Ксе, скрестив ноги, сидел на полу, застланном выцветшим пыльным ковром. На оклеенных дешевенькими советскими обоями стенах тут и там виднелись дыры от забитых гвоздей и кое-где сами гвозди. Лья почти все вывез, готовясь в ремонту, а ковер, похоже, определил в мусор. С потолка свисала лампочка на голом проводе.
— Жень, — несчастным голосом говорил шаман, — ты придурок.
— Придурок, — тот безропотно разводил руками.
— Ты псих малолетний.
— Псих малолетний, — соглашался Жень.
— Мальчик-блондинка.
Бог поперхнулся, а потом угол его рта пополз кверху:
— Ксе, ты что, обиделся?
Шаман зажмурился и со свистом втянул воздух сквозь зубы.

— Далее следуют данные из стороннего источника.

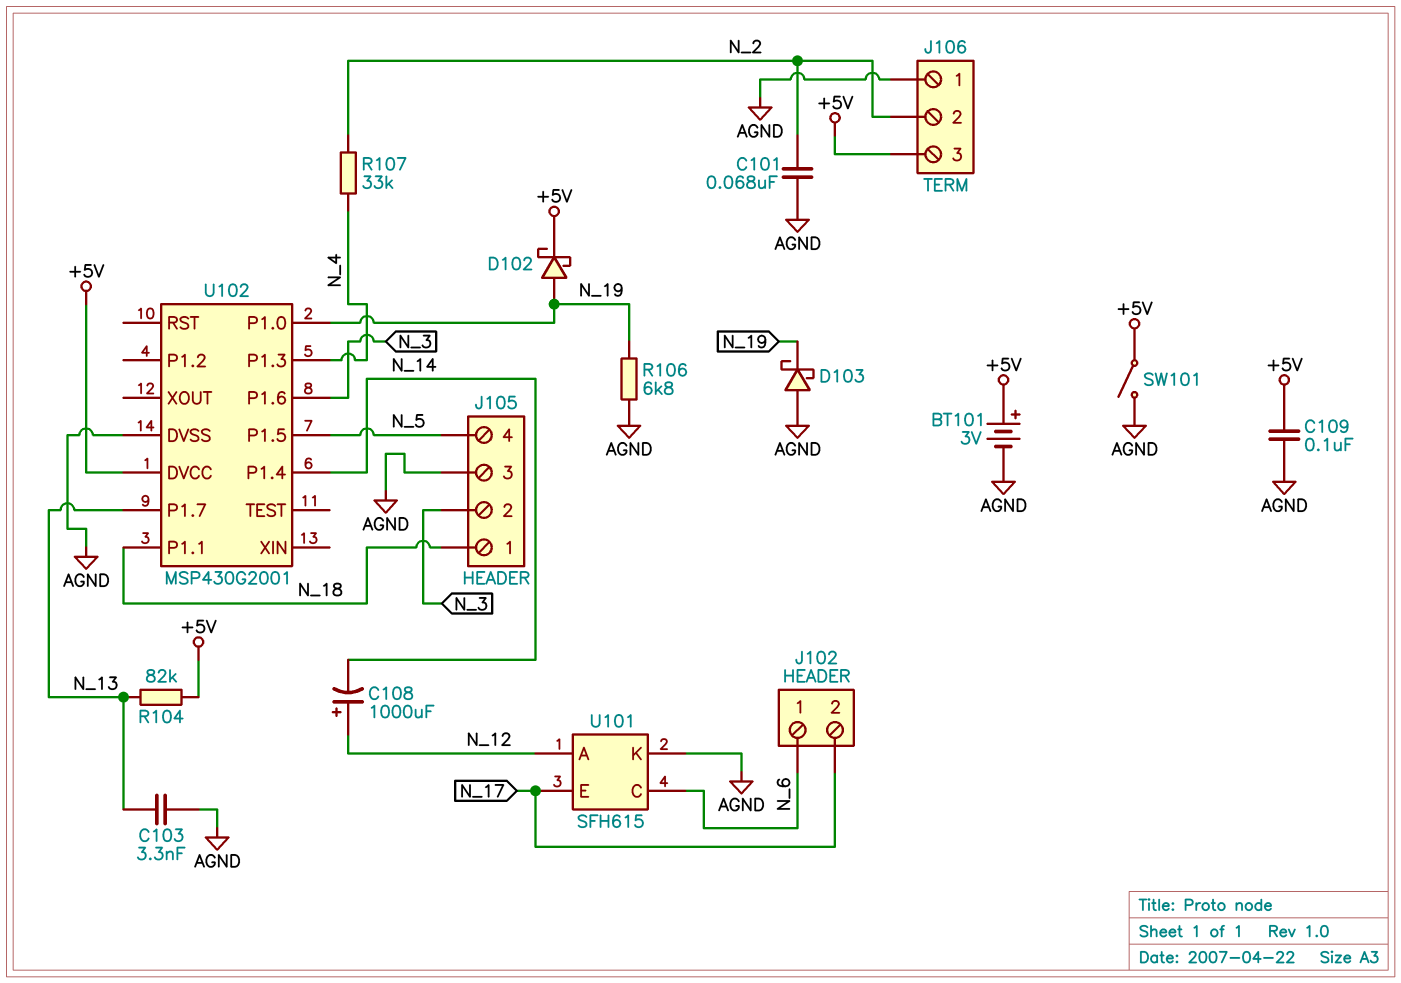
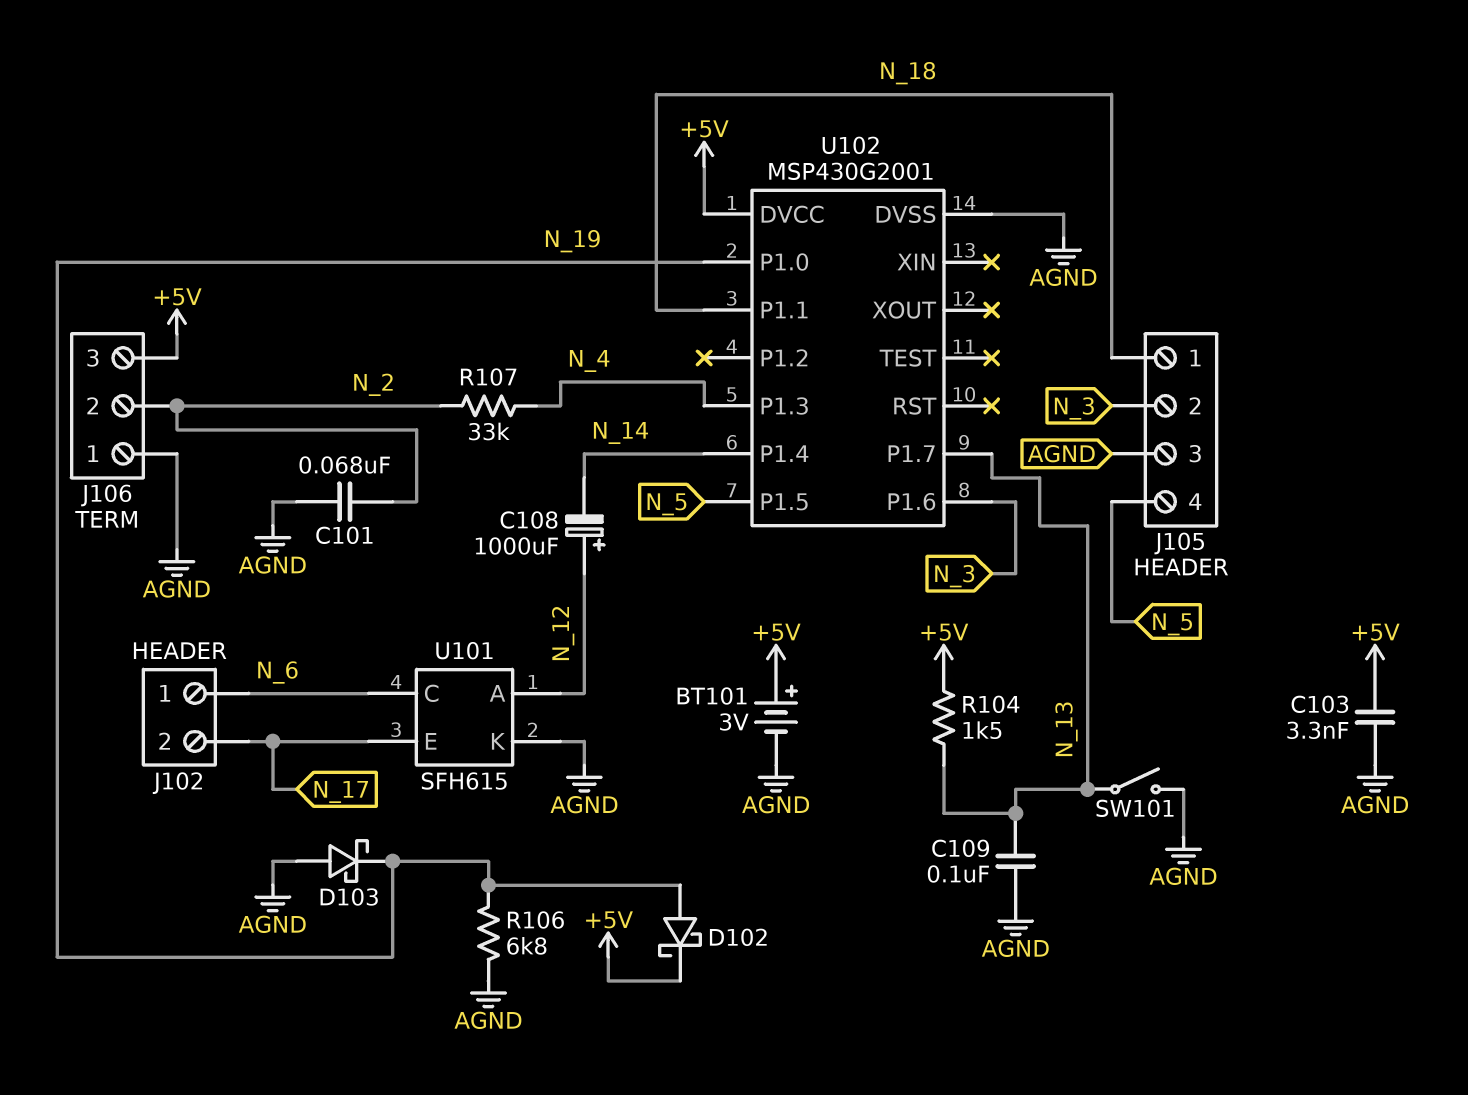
C103: 3.3nF (AGND, N_13) -> 3.3nF (+5V, AGND)
C109: 100nF (+5V, AGND) -> 100nF (AGND, N_13)
R104: 82k (+5V, N_13) -> 1.5k (+5V, N_13)
SW101: switch (+5V, AGND) -> switch (AGND, N_13)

Ему, конечно, было на что обидеться, но чувство это Ксе находил глупым и бессмысленным. Только досадно малость да во рту горьковато: так бывает, когда случайно прожуешь с ложкой супа горошину черного перца. Припрятав улыбку подальше, он закатил глаза и вопросил с интонациями вселенской обиды:
— Зачем?! Зачем ты меня пугал? Что я тебе плохого сделал? М-мать моя богиня… у меня чуть крыша не съехала.
Жень отлепился от косяка отсутствующей двери, прошел в комнату и уселся на полу напротив Ксе. Лицо его было грустным и виноватым; шаман с изумлением понял, что божонок принял его слова за чистую монету.